Temporary roofs are being put up wherever possible, and hundreds of hogs-heads of tobacco are being carted to warehouses in parts of the city untouched by the storm. The streets in districts worst damaged are still picketed, but except between Eleventh and Twelfth on Market street the cars are running, and wagons and all but mere sight seers are allowed to pass. Hundreds of men are busy trying to save the stocks of goods and private property. Excellent work was done by board of trade committees in canvassing and learning the names of residents and sufferers in the storm-stricken section, rendering imposition and robbery next to impossible, and the people are allowed to go freely to their ruined homes with friends and employes and rescue what they can. Many of those employed at work in the wreckage are paid by the board of trade committee and whenever help is needed it is given.

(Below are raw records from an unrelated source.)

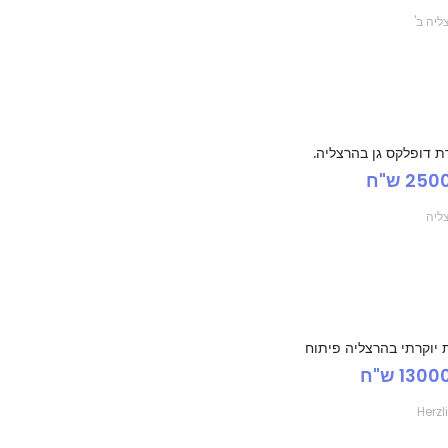
ליה ב'
ת דופלקס גן בהרצליה.
25 ש"ח
ליה
 יוקרתי בהרצליה פיתוח
130 ש"ח
Herzl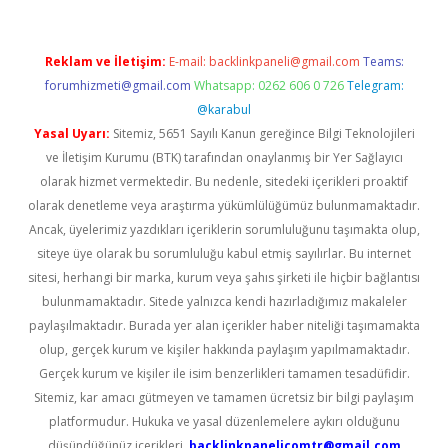
Reklam ve İletişim:
E-mail:
backlinkpaneli@gmail.com
Teams:
forumhizmeti@gmail.com
Whatsapp: 0262 606 0 726
Telegram:
@karabul
Yasal Uyarı:
Sitemiz, 5651 Sayılı Kanun gereğince Bilgi Teknolojileri
ve İletişim Kurumu (BTK) tarafından onaylanmış bir Yer Sağlayıcı
olarak hizmet vermektedir. Bu nedenle, sitedeki içerikleri proaktif
olarak denetleme veya araştırma yükümlülüğümüz bulunmamaktadır.
Ancak, üyelerimiz yazdıkları içeriklerin sorumluluğunu taşımakta olup,
siteye üye olarak bu sorumluluğu kabul etmiş sayılırlar. Bu internet
sitesi, herhangi bir marka, kurum veya şahıs şirketi ile hiçbir bağlantısı
bulunmamaktadır. Sitede yalnızca kendi hazırladığımız makaleler
paylaşılmaktadır. Burada yer alan içerikler haber niteliği taşımamakta
olup, gerçek kurum ve kişiler hakkında paylaşım yapılmamaktadır.
Gerçek kurum ve kişiler ile isim benzerlikleri tamamen tesadüfidir.
Sitemiz, kar amacı gütmeyen ve tamamen ücretsiz bir bilgi paylaşım
platformudur. Hukuka ve yasal düzenlemelere aykırı olduğunu
düşündüğünüz içerikleri,
backlinkpanelicomtr@gmail.com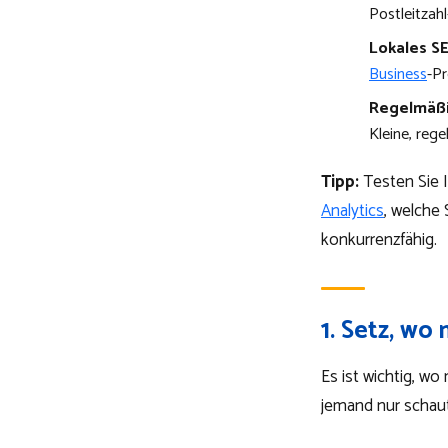
Postleitzah
Lokales S
Business
-Pr
Regelmäßi
Kleine, reg
Tipp:
Testen Sie I
Analytics
, welche 
konkurrenzfähig.
1. Setz, wo
Es ist wichtig, w
jemand nur schaut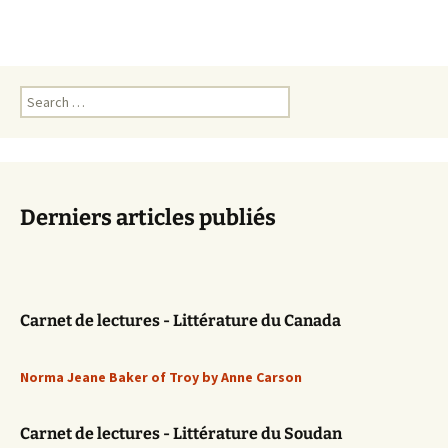
Search
for:
Derniers articles publiés
Carnet de lectures - Littérature du Canada
Norma Jeane Baker of Troy by Anne Carson
Carnet de lectures - Littérature du Soudan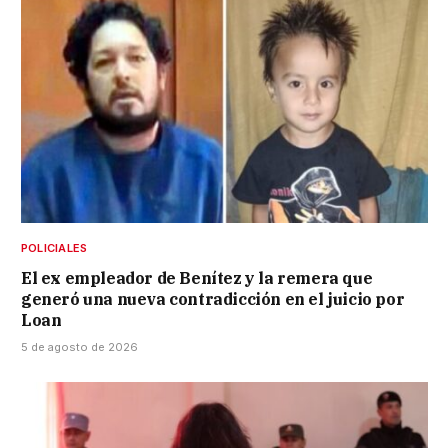
POLICIALES
El ex empleador de Benítez y la remera que
generó una nueva contradicción en el juicio por
Loan
5 de agosto de 2026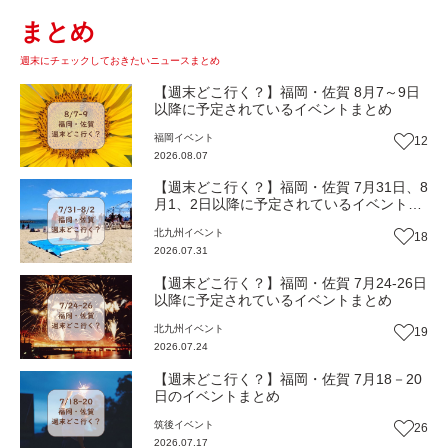
まとめ
週末にチェックしておきたいニュースまとめ
【週末どこ行く？】福岡・佐賀 8月7～9日
以降に予定されているイベントまとめ
福岡
イベント
12
2026.08.07
【週末どこ行く？】福岡・佐賀 7月31日、8
月1、2日以降に予定されているイベントま
とめ
北九州
イベント
18
2026.07.31
【週末どこ行く？】福岡・佐賀 7月24-26日
以降に予定されているイベントまとめ
北九州
イベント
19
2026.07.24
【週末どこ行く？】福岡・佐賀 7月18－20
日のイベントまとめ
筑後
イベント
26
2026.07.17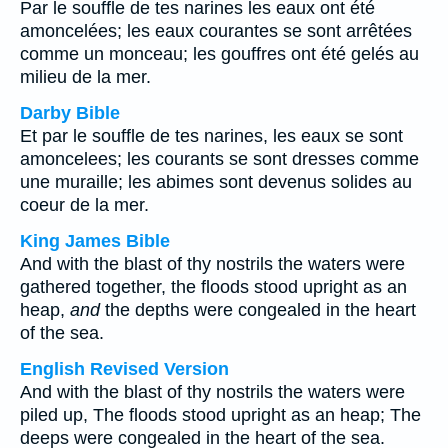
Par le souffle de tes narines les eaux ont été
amoncelées; les eaux courantes se sont arrêtées
comme un monceau; les gouffres ont été gelés au
milieu de la mer.
Darby Bible
Et par le souffle de tes narines, les eaux se sont
amoncelees; les courants se sont dresses comme
une muraille; les abimes sont devenus solides au
coeur de la mer.
King James Bible
And with the blast of thy nostrils the waters were
gathered together, the floods stood upright as an
heap,
and
the depths were congealed in the heart
of the sea.
English Revised Version
And with the blast of thy nostrils the waters were
piled up, The floods stood upright as an heap; The
deeps were congealed in the heart of the sea.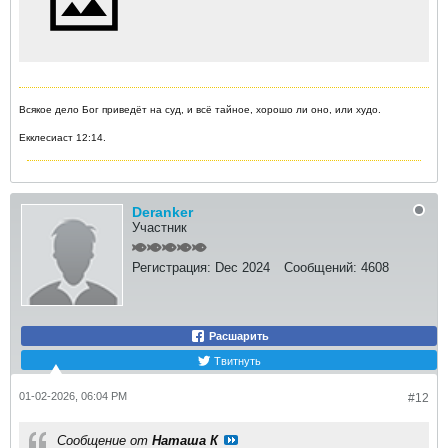
Всякое дело Бог приведёт на суд, и всё тайное, хорошо ли оно, или худо.
Екклесиаст 12:14.
Deranker
Участник
Регистрация:
Dec 2024
Сообщений:
4608
Расшарить
Твитнуть
01-02-2026, 06:04 PM
#12
Сообщение от
Наташа К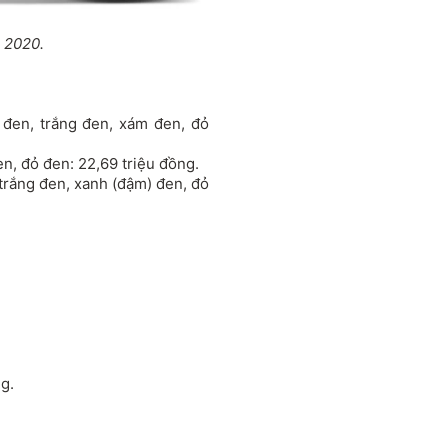
 2020.
đen, trắng đen, xám đen, đỏ
n, đỏ đen: 22,69 triệu đồng.
trắng đen, xanh (đậm) đen, đỏ
g.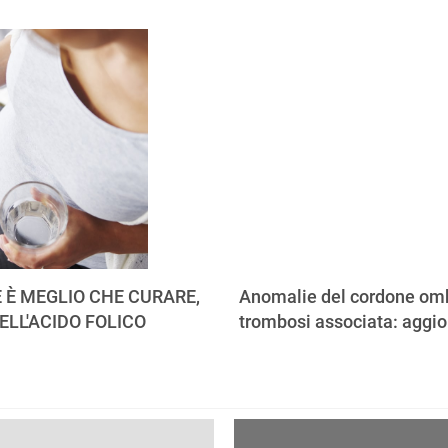
 È MEGLIO CHE CURARE,
Anomalie del cordone omb
ELL'ACIDO FOLICO
trombosi associata: aggi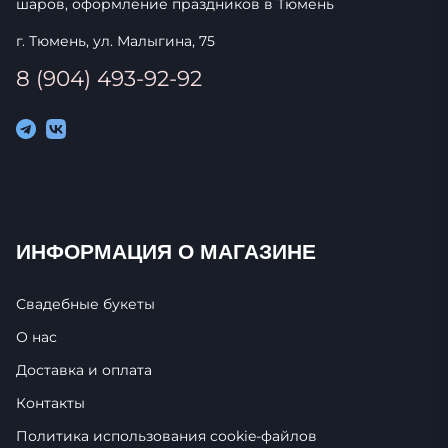
шаров, оформление праздников в
Тюмень
г. Тюмень, ул. Малыгина, 75
8 (904) 493-92-92
ИНФОРМАЦИЯ О МАГАЗИНЕ
Свадебные букеты
О нас
Доставка и оплата
Контакты
Политика использования cookie-фaйлoв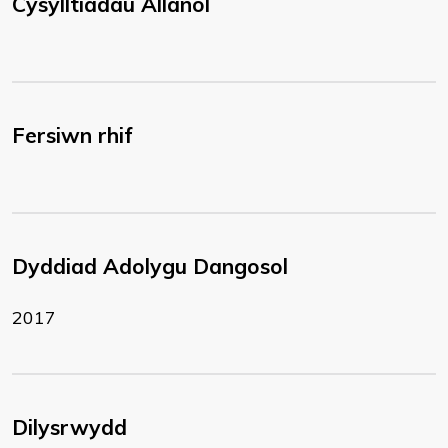
Cysylltiadau Allanol
Fersiwn rhif
Dyddiad Adolygu Dangosol
2017
Dilysrwydd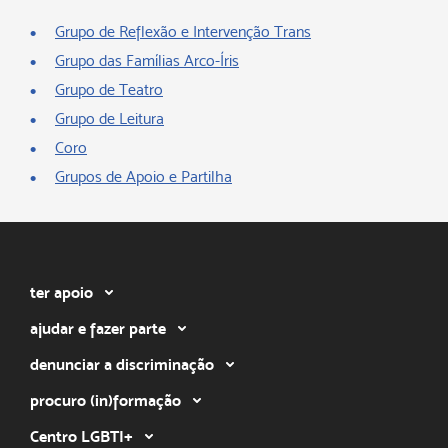
Grupo de Reflexão e Intervenção Trans
Grupo das Famílias Arco-Íris
Grupo de Teatro
Grupo de Leitura
Coro
Grupos de Apoio e Partilha
ter apoio
ajudar e fazer parte
denunciar a discriminação
procuro (in)formação
Centro LGBTI+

At the Falls City hall about sixty men, under the direction of the captain of police, are still at work.
Dispatches received from points in this state show Thursday night's storm created terrible havoc. The town of Grand Rivers, twenty-seven miles east of this city was nearly swept away. MATTIE BECK and JOHN ETHERIDGE, a boy, were killed and nineteen others injured.

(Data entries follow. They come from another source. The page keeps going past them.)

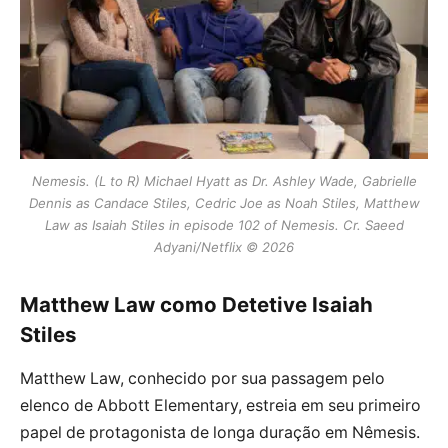
Nemesis. (L to R) Michael Hyatt as Dr. Ashley Wade, Gabrielle
Dennis as Candace Stiles, Cedric Joe as Noah Stiles, Matthew
Law as Isaiah Stiles in episode 102 of Nemesis. Cr. Saeed
Adyani/Netflix © 2026
Matthew Law como Detetive Isaiah
Stiles
Matthew Law, conhecido por sua passagem pelo
elenco de Abbott Elementary, estreia em seu primeiro
papel de protagonista de longa duração em Nêmesis.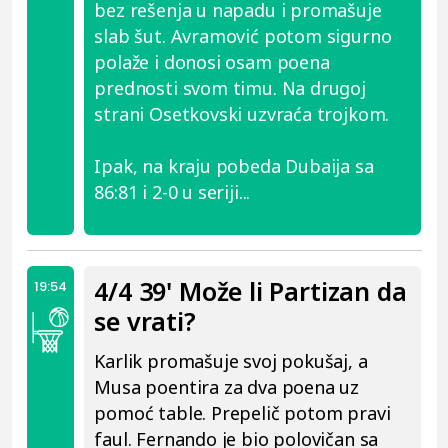
bez rešenja u napadu i promašuje
slab šut. Avramović potom sigurno
polaže i donosi osam poena
prednosti svom timu. Na drugoj
strani Osetkovski uzvraća trojkom.
Ipak, na kraju pobeda Dubaija sa
86:81 i 2-0 u seriji...
4/4 39' Može li Partizan da
19:54
se vrati?
Karlik promašuje svoj pokušaj, a
Musa poentira za dva poena uz
pomoć table. Prepelič potom pravi
faul. Fernando je bio polovičan sa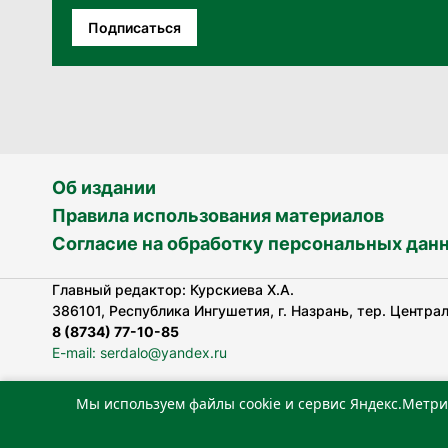
Подписаться
Об издании
Правила использования материалов
Согласие на обработку персональных дан
Главный редактор: Курскиева Х.А.
386101, Республика Ингушетия, г. Назрань, тер. Централь
8 (8734) 77-10-85
E-mail: serdalo@yandex.ru
Мы используем файлы cookie и сервис Яндекс.Метри
Сетевое издание «Сердало» зарегистрировано Федерал
технологий и массовых коммуникаций (Роскомнадзор).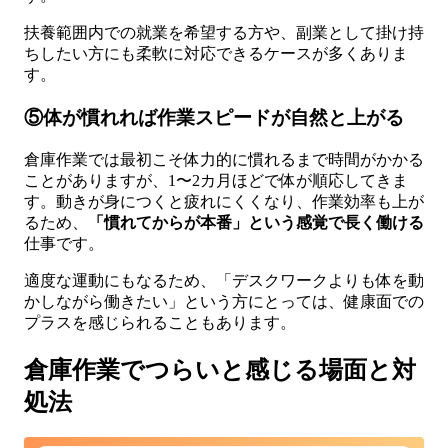
扶養範囲内での就業を希望する方や、副業として掛け持
ちしたい方にも柔軟に対応できるケースが多くありま
す。
⑤体が慣れれば作業スピードが自然と上がる
倉庫作業では最初こそ体力的に慣れるまで時間がかかる
ことがありますが、1〜2カ月ほどで体が順応してきま
す。動きが身につくと疲れにくくなり、作業効率も上が
るため、
「慣れてからが本番」という感覚で長く働ける
仕事です。
適度な運動にもなるため、「デスクワークよりも体を動
かしながら働きたい」という方にとっては、健康面での
プラスを感じられることもあります。
倉庫作業でつらいと感じる場面と対
処法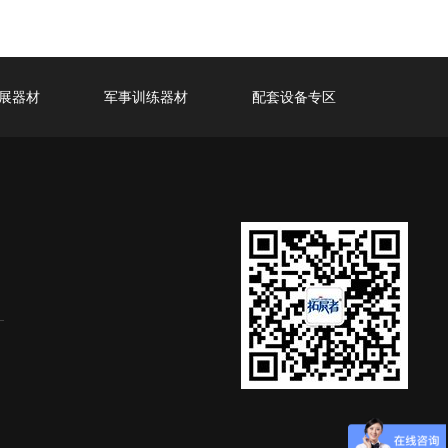
展器材
军事训练器材
配套设备专区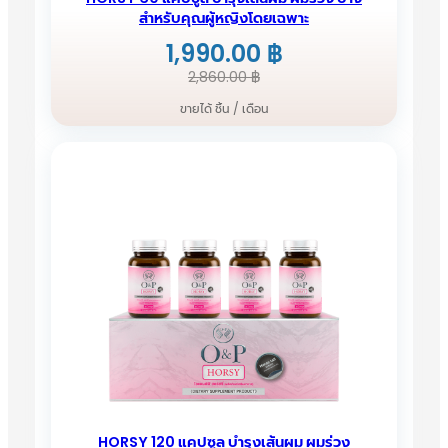
สำหรับคุณผู้หญิงโดยเฉพาะ
1,990.00
฿
Original
Current
2,860.00
฿
price
price
ขายได้ ชิ้น / เดือน
was:
is:
2,860.00 ฿.
1,990.00 ฿.
HORSY 120 แคปซูล บำรุงเส้นผม ผมร่วง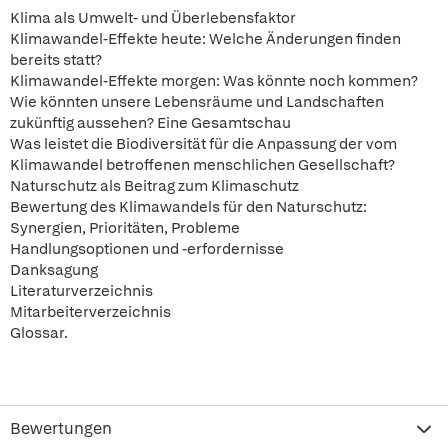
Klima als Umwelt- und Überlebensfaktor
Klimawandel-Effekte heute: Welche Änderungen finden
bereits statt?
Klimawandel-Effekte morgen: Was könnte noch kommen?
Wie könnten unsere Lebensräume und Landschaften
zukünftig aussehen? Eine Gesamtschau
Was leistet die Biodiversität für die Anpassung der vom
Klimawandel betroffenen menschlichen Gesellschaft?
Naturschutz als Beitrag zum Klimaschutz
Bewertung des Klimawandels für den Naturschutz:
Synergien, Prioritäten, Probleme
Handlungsoptionen und -erfordernisse
Danksagung
Literaturverzeichnis
Mitarbeiterverzeichnis
Glossar.
Bewertungen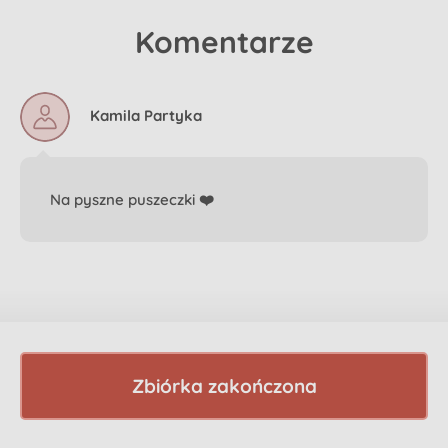
Komentarze
Kamila Partyka
Na pyszne puszeczki ❤️
Zbiórka zakończona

Passing from Grand Rivers the cyclone struck the railroad bridge over the Cumberland river, disabling it, thus cutting off all trains.
All telegraph lines were destroyed and only through relief trains sent out from this place could facts be learned.
At Farmington, twenty-five miles south there was great damage to buildings, but no loss of life.
In Paducah the storm was light, doing no damage of importance, but breaking down telegraph poles. It is thought the story as to this section is not half told. The storm swept over a section of Laurel county last night. So far as can be learned no lives were lost, but there was great damage to property.
A section of the country around Eminence, Ky., was visited by a cyclone Thursday night and many buildings were wrecked. Two persons are known to have been killed and others fatally injured.